◆ **PASSAGE PROVIDED**:
<<<<
In this study we evaluated heritability and genetic association between polymorphisms in specific genes and genome wide data with AGEs in a sample with a high prevalence of diabetes. Only one other study has calculated heritability for AGE levels and that for a specific type of AGE, Nε-carboxymethyl lysine (CML) which was highly heritable (h2 = 0.74) [10]. In the study, Leslie et al. observed a higher correlation of CML levels in monozygotic twins compared to dizygotic twins. Importantly, heritability of fasting glucose and HbA1c did not explain the CML heritability. The results of the current study are consistent with this; in the fully adjusted model we showed that circulating AGE levels are highly heritable (h2 = 0.628), suggesting that there is a substantial genetic component to not just CML levels, but also total AGEs quantitated by ELISA.
>>>>
◆ **QUESTIONS TO ANSWER**:
a - In the passage on AGE heritability, restate the stretch from "In this study" through "quantitated by ELISA.", swapping "CML" for "carboxymethyl lysine".
b - Translate this sentence from the passage on AGE heritability into Spanish: "Importantly, heritability of fasting glucose and HbA1c did not explain the CML heritability."
c - Take the passage on AGE heritability further, picking up after its final sentence.

◆ **SUPPLIED ENTRIES**:
<<<<
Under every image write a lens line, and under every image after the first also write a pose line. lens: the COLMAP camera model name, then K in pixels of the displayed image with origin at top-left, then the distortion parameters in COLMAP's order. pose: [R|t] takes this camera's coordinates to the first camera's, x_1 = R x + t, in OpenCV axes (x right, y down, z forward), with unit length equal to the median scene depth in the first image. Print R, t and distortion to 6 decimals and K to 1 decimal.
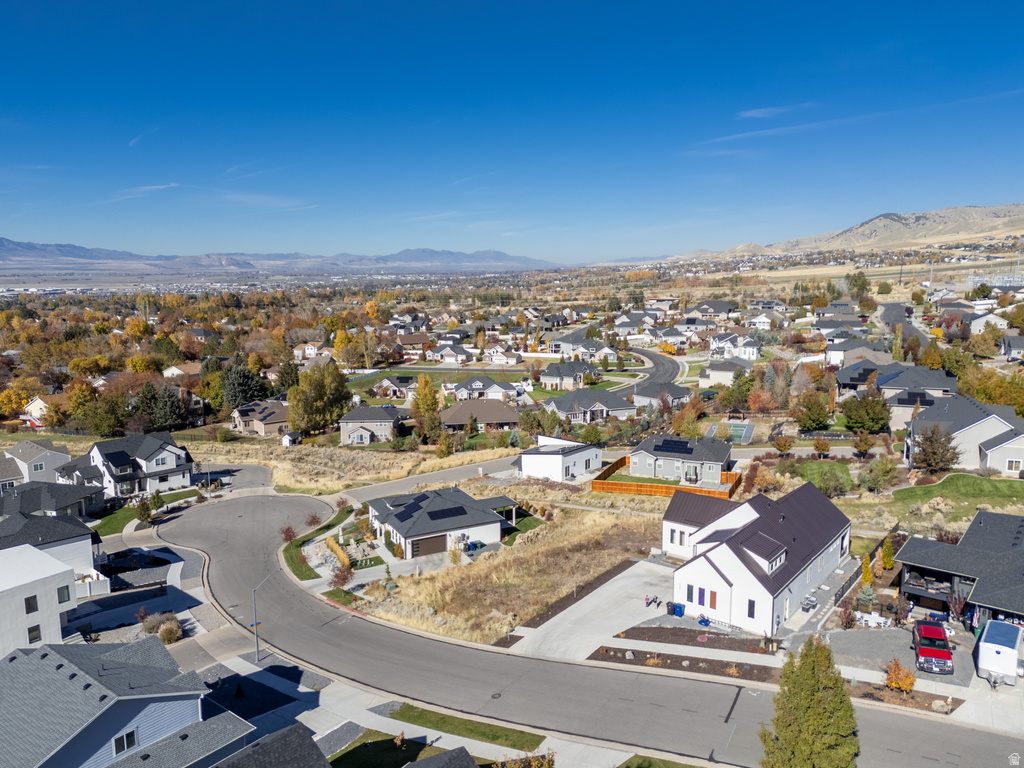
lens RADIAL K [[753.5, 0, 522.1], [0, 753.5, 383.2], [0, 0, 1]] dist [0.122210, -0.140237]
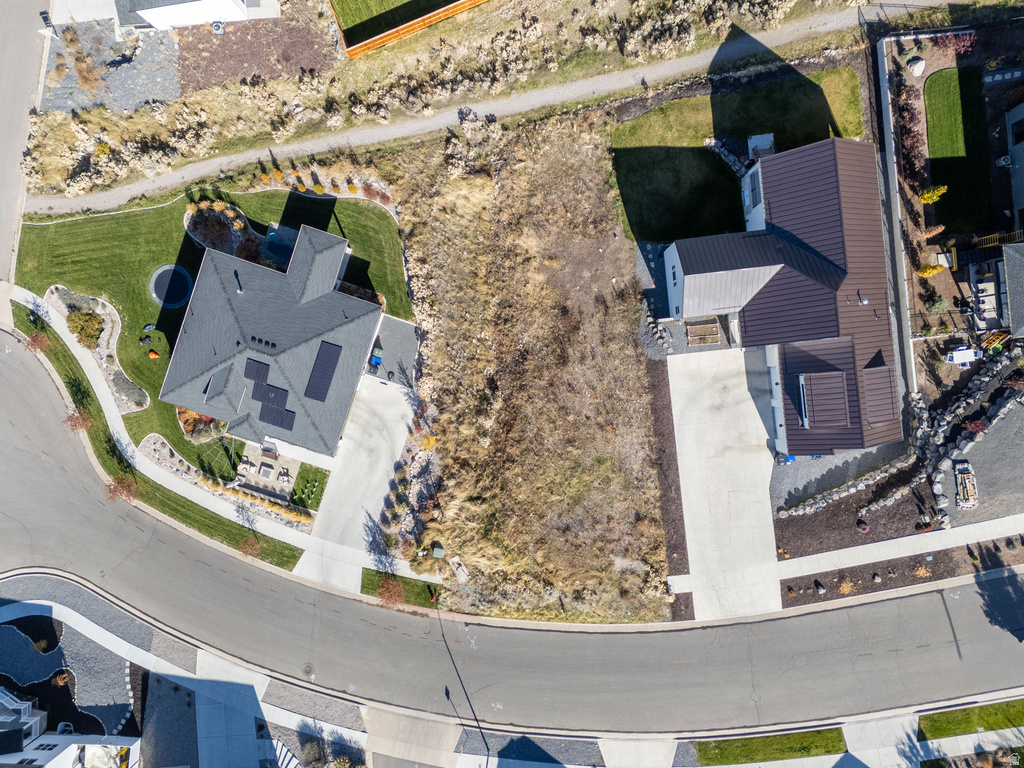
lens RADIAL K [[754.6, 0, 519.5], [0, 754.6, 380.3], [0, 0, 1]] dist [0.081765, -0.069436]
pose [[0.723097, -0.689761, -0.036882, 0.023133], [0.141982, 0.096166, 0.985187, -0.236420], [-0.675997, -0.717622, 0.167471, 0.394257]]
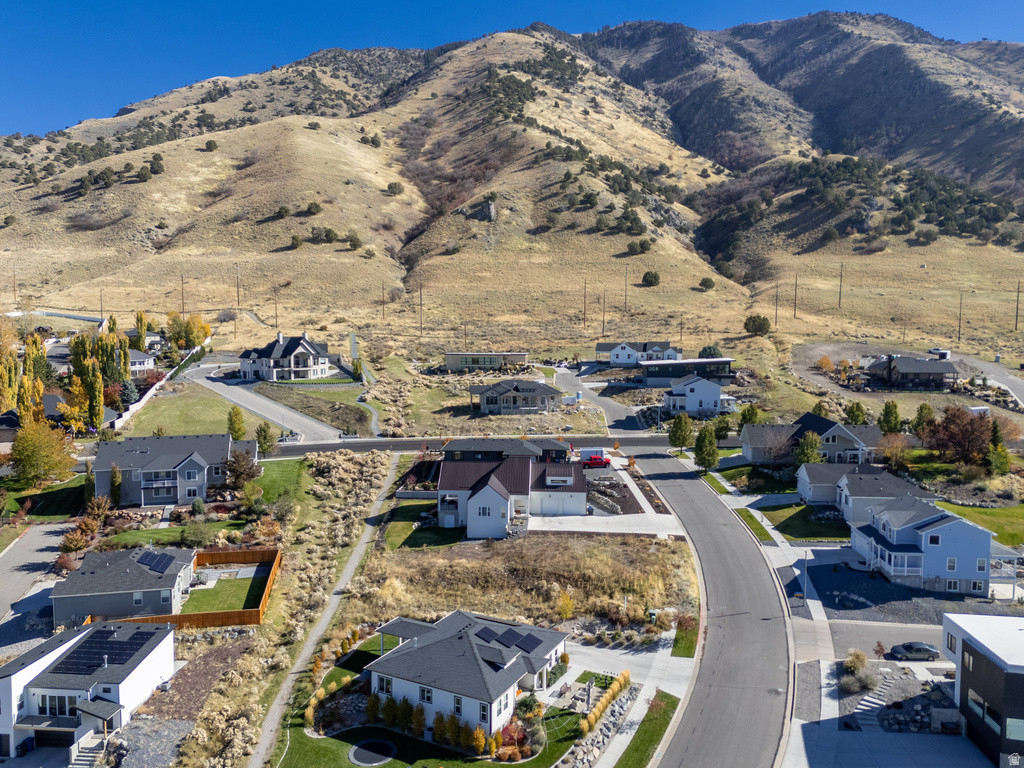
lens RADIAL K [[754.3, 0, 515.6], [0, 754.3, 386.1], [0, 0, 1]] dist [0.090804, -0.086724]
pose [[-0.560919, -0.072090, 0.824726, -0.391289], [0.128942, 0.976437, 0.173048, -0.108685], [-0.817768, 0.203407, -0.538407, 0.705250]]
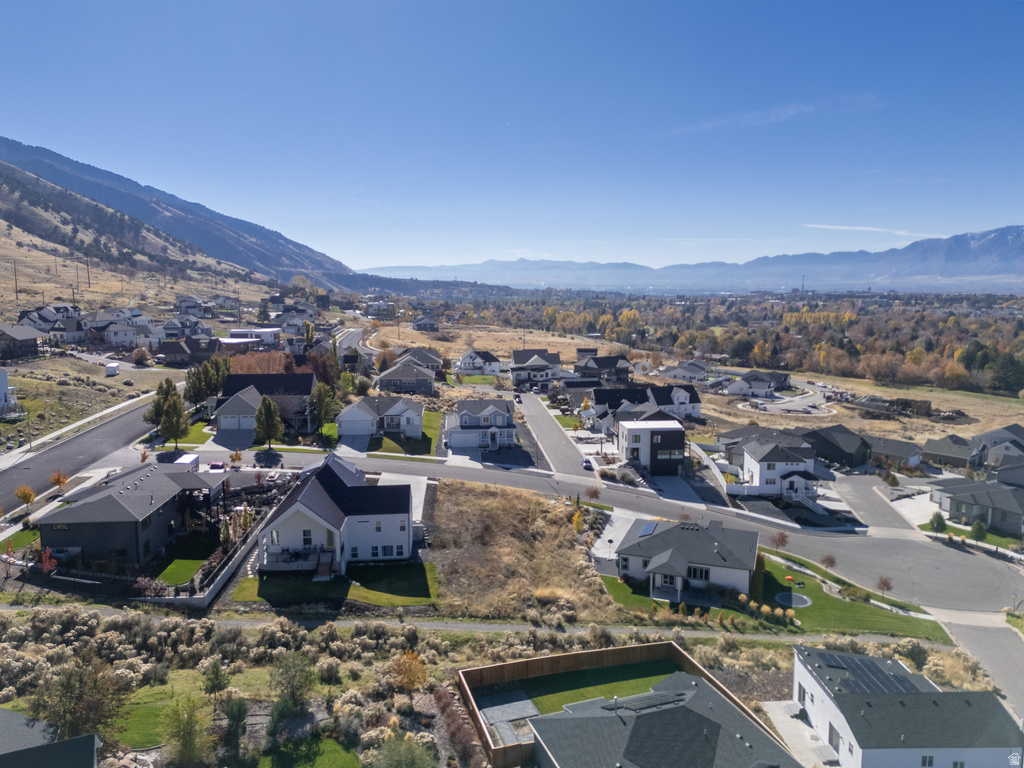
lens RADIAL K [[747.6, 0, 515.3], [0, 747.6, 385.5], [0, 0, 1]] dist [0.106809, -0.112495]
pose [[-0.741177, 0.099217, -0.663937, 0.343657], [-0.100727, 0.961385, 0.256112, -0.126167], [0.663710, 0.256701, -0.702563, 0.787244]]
>>>>
<<<<
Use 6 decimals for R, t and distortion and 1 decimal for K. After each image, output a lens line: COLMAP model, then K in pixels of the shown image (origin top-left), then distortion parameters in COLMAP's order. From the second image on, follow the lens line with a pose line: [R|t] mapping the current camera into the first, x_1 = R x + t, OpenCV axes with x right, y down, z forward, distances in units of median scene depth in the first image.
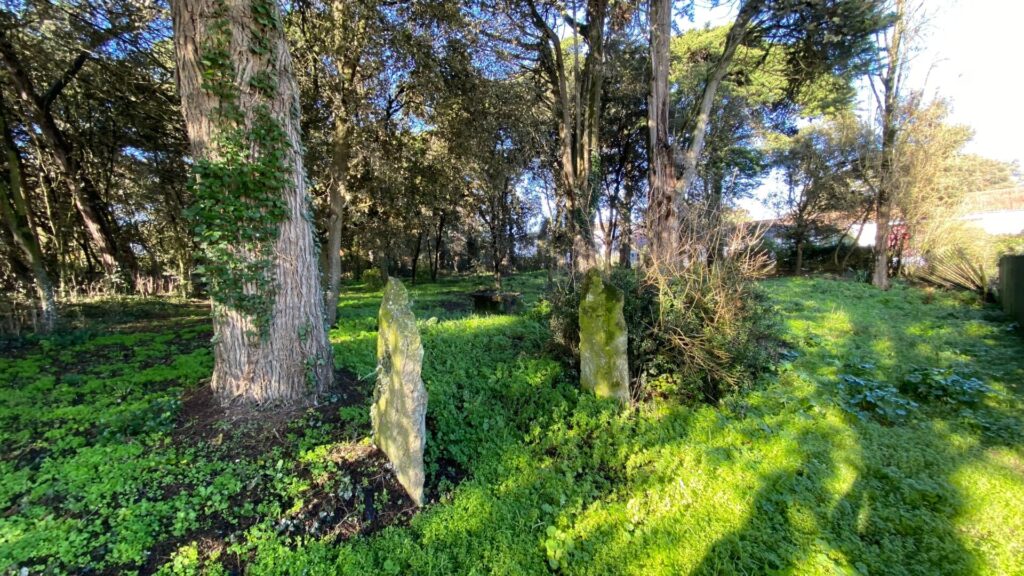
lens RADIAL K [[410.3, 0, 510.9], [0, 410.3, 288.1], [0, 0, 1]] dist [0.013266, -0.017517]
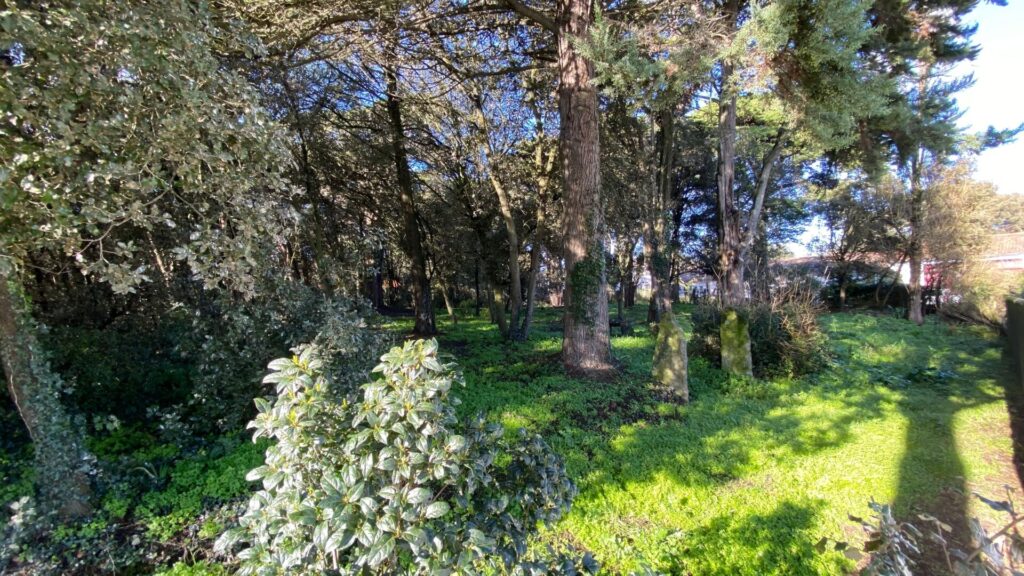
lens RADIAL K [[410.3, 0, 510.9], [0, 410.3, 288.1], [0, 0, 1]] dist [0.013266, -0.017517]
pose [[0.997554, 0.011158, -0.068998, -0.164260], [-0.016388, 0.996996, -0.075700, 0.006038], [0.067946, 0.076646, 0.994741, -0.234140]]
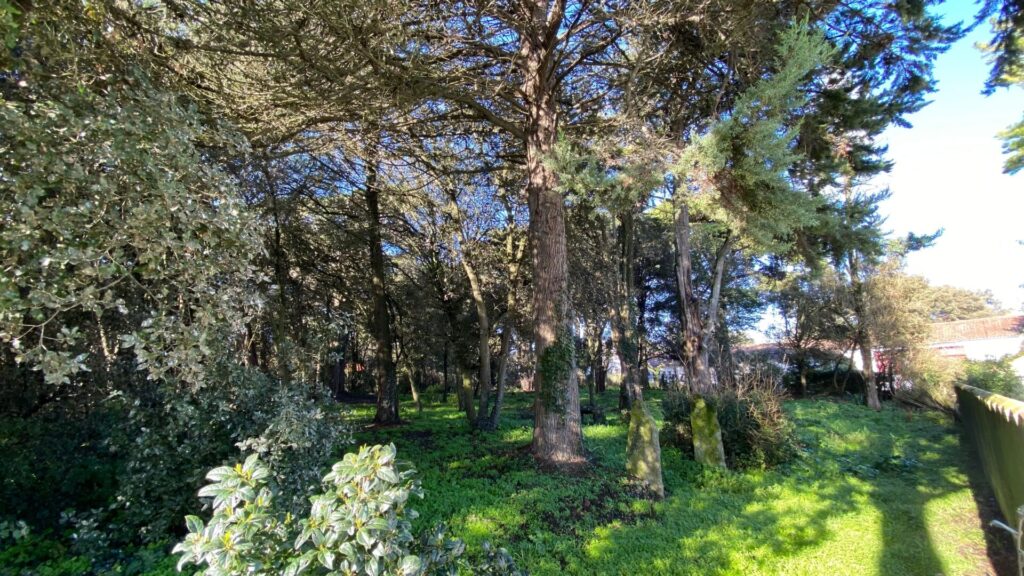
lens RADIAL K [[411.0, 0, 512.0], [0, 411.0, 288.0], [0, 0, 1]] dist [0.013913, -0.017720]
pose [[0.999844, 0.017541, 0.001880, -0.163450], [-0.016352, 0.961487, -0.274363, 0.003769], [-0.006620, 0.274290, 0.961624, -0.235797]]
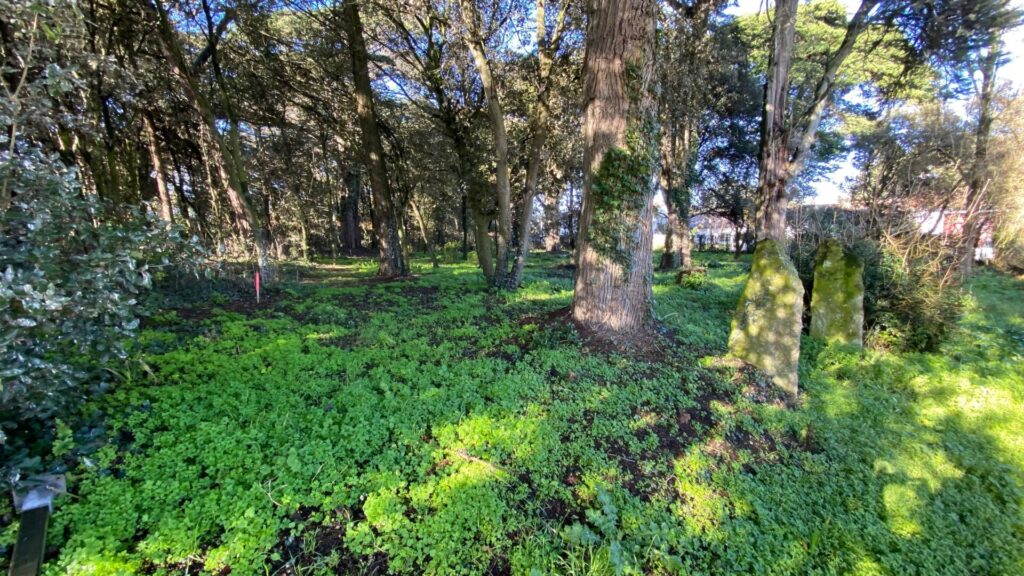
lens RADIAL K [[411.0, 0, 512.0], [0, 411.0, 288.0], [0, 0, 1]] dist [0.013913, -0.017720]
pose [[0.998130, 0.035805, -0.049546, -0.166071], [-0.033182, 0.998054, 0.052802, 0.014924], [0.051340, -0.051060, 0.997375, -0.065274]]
>>>>
<<<<
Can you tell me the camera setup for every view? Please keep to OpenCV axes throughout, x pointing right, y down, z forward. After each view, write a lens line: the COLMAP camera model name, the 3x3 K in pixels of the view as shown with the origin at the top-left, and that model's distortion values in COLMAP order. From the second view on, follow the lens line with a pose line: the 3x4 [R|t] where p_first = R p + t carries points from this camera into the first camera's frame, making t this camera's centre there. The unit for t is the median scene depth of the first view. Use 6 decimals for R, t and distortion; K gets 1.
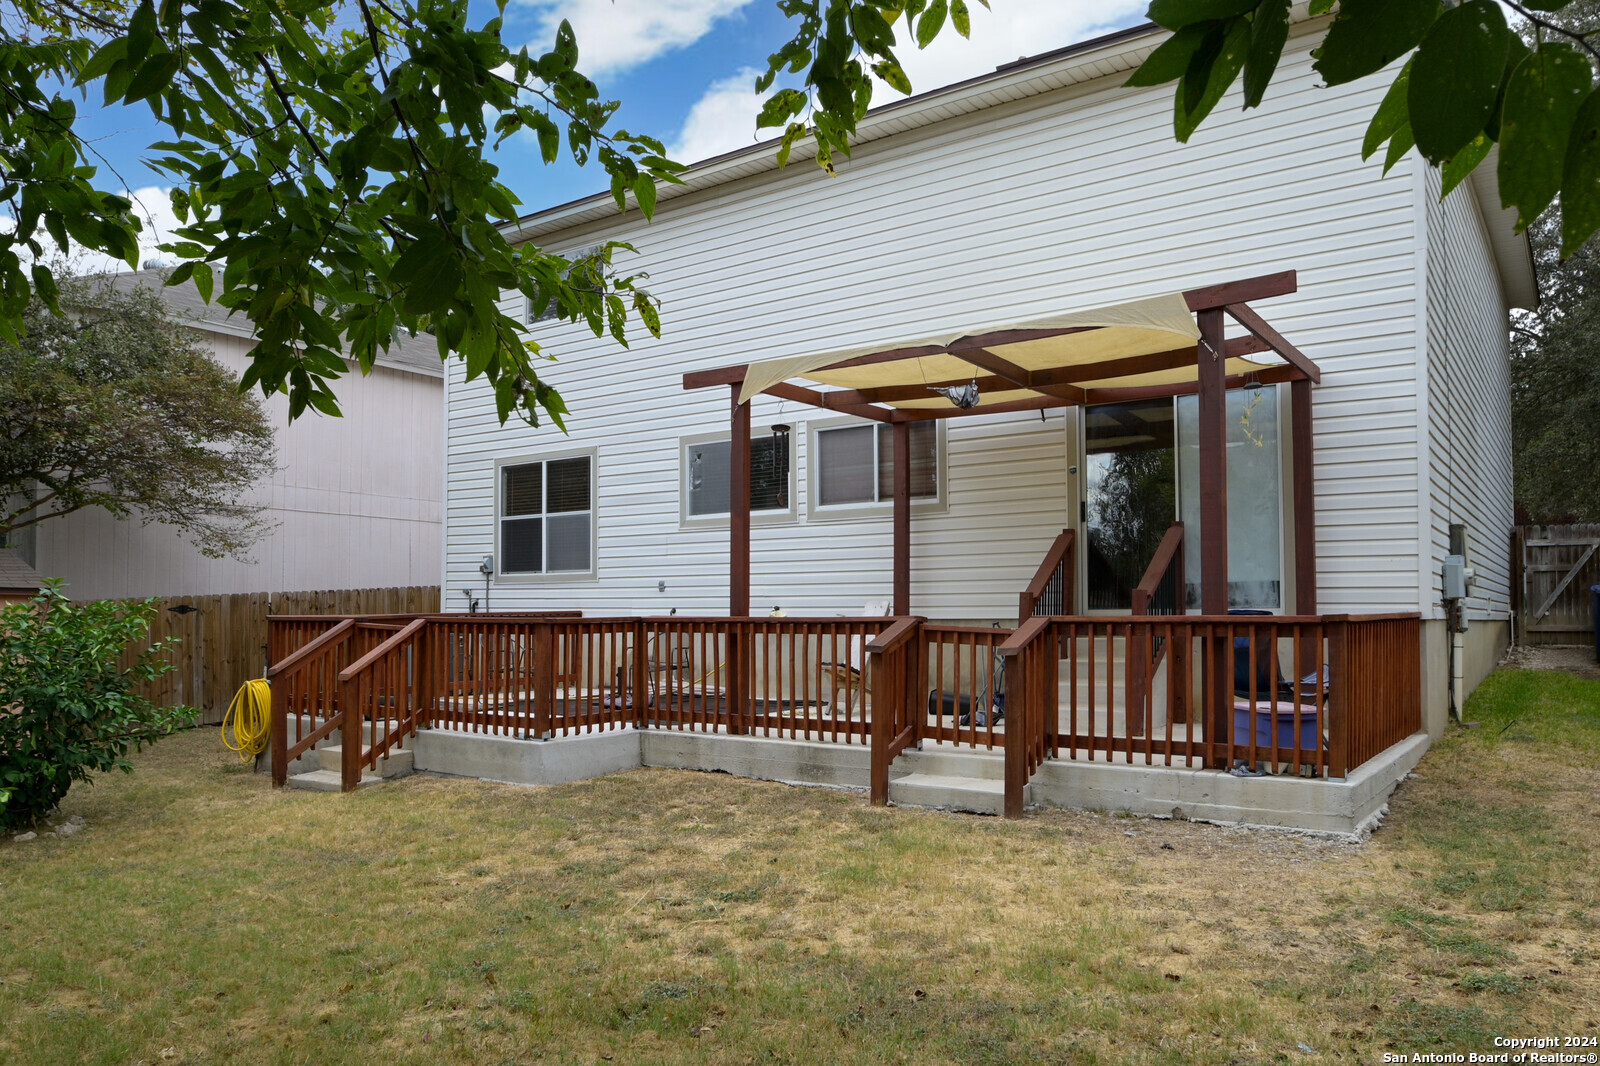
>>>>
◆ **YOUR WRITTEN ANSWERS**:
a -
In this study we evaluated heritability and genetic association between polymorphisms in specific genes and genome wide data with AGEs in a sample with a high prevalence of diabetes. Only one other study has calculated heritability for AGE levels and that for a specific type of AGE, Nε-carboxymethyl lysine (carboxymethyl lysine) which was highly heritable (h2 = 0.74) [10]. In the study, Leslie et al. observed a higher correlation of carboxymethyl lysine levels in monozygotic twins compared to dizygotic twins. Importantly, heritability of fasting glucose and HbA1c did not explain the carboxymethyl lysine heritability. The results of the current study are consistent with this; in the fully adjusted model we showed that circulating AGE levels are highly heritable (h2 = 0.628), suggesting that there is a substantial genetic component to not just carboxymethyl lysine levels, but also total AGEs quantitated by ELISA.

b - Es importante destacar que la heredabilidad de la glucosa en ayunas y de la HbA1c no explicó la heredabilidad de la CML.

c -
Most of the prior genetic association studies for AGE levels have focused on a few candidate genes, most notably the receptor for advanced glycation end products (RAGE) gene (AGER) on chromosome 6. Several previous studies have shown evidence of an association between polymorphisms in AGER and circulating AGE levels [11, 13]. Bansal et al. found that the serine allele of rs2070600 (Gly82Ser) and rs1800625 (C allele) were associated with increased AGEs [11]. Jang et al., on the other hand, found that the individuals with the G/G genotype at rs2070600 had increased levels of AGEs [13]. There are additional AGE receptors including AGE-R1 or Oligosaccharyl Transferase-4 coded by the DDOST (Dolichyl- Diphosphooligosaccharide-Protein Glycosyltransferase Subunit (non-catalytic)) gene, AGE-R2 (80 K-H phosphoprotein (Protein kinase C substrate)) which is coded by the Protein Kinase C substrate 80K-H (PRKCSH) gene, AGE-R3 (Galectin-3) coded by the Galactoside-Binding, Soluble, 3 (LGALS3) gene, and macrophage scavenger receptors type I and type II (SR-A) coded by the Macrophage Scavenger Receptor 1 (MSR1) gene, none of which, to our knowledge, have shown genetic associations with circulating AGE levels. In addition to AGER, Metallothionein 1A (MT1A) contains a SNP (rs8052394) that was previously found to be associated with AGE levels [12]; individuals with the G allele had increased levels of AGEs compared to individuals with the AA genotype. Significantly, to date, there are no GWAS or exome chip studies investigating circulating AGE levels.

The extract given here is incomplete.